__Aufgabe A__
Ordne aus den Einträgen alles von der Zeile mit „collectors: -. Schreiter“ bis hinunter zur Zeile mit „genus: Asplenium“ (beide eingeschlossen) als Markdown-Tabelle mit den Spalten „Nr.“ und „Zeile“ an. Leerzeilen lässt du weg.
----------------------------------------
Nachdem Einklarieren an Bord der "KatharinaS" wurde mir meine Kabine zugewiesen mit der Bitte zu warten, bis mich der Erste Offizier abholt und mir ein "Briefing" gibt. Vorher sollte ich mich möglichst nicht auf dem Schiff bewegen. Der Wunsch ist verständlich, denn während des Beladevorganges ist es nicht ganz ungefährlich an Deck, wenn tonnenschwere Container hin- und herbewegt werden, zumal es bereits draußen recht dunkel und winterlich war.

Be- und Entladen der "KatharinaS" in Bremerhaven

 

Es grenzt für mich schon an ein Wunder, dass zumindest ganz überwiegend immer die richtigen Container erwischt werden, die entladen werden müssen oder die aufs Schiff kommen. Wenngleich, wie mir der Kapitän sagte, jährlich etwa zwei- bis dreitausend Container nicht mehr auffindbar seien, verstellt sozusagen. Etwa tausend Container gingen im Durchschnitt jährlich über Bord aufgrund von Havarien oder Stürmen. Ob die Zahlen verbürgt sind, kann ich allerdings nicht bestätigen.
----------------------------------------
__Aufgabe B__
Gib aus dem Text über die „KatharinaS“ alles von „Be- und Entladen“ bis hinunter zu „allerdings nicht bestätigen.“ wortgetreu wieder.
----------------------------------------
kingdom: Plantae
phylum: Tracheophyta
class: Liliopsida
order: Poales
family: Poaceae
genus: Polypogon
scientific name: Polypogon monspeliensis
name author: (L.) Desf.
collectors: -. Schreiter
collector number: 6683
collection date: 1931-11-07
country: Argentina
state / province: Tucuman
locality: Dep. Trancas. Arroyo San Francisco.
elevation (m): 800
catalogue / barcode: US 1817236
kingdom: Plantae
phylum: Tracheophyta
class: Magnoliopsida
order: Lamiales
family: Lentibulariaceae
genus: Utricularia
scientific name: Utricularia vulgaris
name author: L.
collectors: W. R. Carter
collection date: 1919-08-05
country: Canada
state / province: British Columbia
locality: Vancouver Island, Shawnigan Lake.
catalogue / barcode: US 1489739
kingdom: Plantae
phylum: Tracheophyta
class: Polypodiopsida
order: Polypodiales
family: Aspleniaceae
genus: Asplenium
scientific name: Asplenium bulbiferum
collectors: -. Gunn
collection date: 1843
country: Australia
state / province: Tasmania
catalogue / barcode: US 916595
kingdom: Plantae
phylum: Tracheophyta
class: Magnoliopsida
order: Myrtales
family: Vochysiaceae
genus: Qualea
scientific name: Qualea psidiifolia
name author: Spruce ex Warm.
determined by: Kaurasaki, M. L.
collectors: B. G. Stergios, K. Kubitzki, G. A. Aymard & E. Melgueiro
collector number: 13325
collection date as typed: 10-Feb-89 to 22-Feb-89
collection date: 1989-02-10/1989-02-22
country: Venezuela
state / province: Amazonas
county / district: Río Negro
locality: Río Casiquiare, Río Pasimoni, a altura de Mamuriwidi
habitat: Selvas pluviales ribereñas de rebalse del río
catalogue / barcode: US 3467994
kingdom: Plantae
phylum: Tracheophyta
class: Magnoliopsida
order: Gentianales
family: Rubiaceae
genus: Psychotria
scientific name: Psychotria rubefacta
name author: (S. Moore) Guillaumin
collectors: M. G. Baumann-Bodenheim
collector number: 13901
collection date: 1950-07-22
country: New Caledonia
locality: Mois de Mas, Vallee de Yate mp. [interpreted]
----------------------------------------
__Ergebnis A__
| Nr. | Zeile |
|---|---|
| 1 | collectors: -. Schreiter |
| 2 | collector number: 6683 |
| 3 | collection date: 1931-11-07 |
| 4 | country: Argentina |
| 5 | state / province: Tucuman |
| 6 | locality: Dep. Trancas. Arroyo San Francisco. |
| 7 | elevation (m): 800 |
| 8 | catalogue / barcode: US 1817236 |
| 9 | kingdom: Plantae |
| 10 | phylum: Tracheophyta |
| 11 | class: Magnoliopsida |
| 12 | order: Lamiales |
| 13 | family: Lentibulariaceae |
| 14 | genus: Utricularia |
| 15 | scientific name: Utricularia vulgaris |
| 16 | name author: L. |
| 17 | collectors: W. R. Carter |
| 18 | collection date: 1919-08-05 |
| 19 | country: Canada |
| 20 | state / province: British Columbia |
| 21 | locality: Vancouver Island, Shawnigan Lake. |
| 22 | catalogue / barcode: US 1489739 |
| 23 | kingdom: Plantae |
| 24 | phylum: Tracheophyta |
| 25 | class: Polypodiopsida |
| 26 | order: Polypodiales |
| 27 | family: Aspleniaceae |
| 28 | genus: Asplenium |

__Ergebnis B__
Be- und Entladen der "KatharinaS" in Bremerhaven

 

Es grenzt für mich schon an ein Wunder, dass zumindest ganz überwiegend immer die richtigen Container erwischt werden, die entladen werden müssen oder die aufs Schiff kommen. Wenngleich, wie mir der Kapitän sagte, jährlich etwa zwei- bis dreitausend Container nicht mehr auffindbar seien, verstellt sozusagen. Etwa tausend Container gingen im Durchschnitt jährlich über Bord aufgrund von Havarien oder Stürmen. Ob die Zahlen verbürgt sind, kann ich allerdings nicht bestätigen.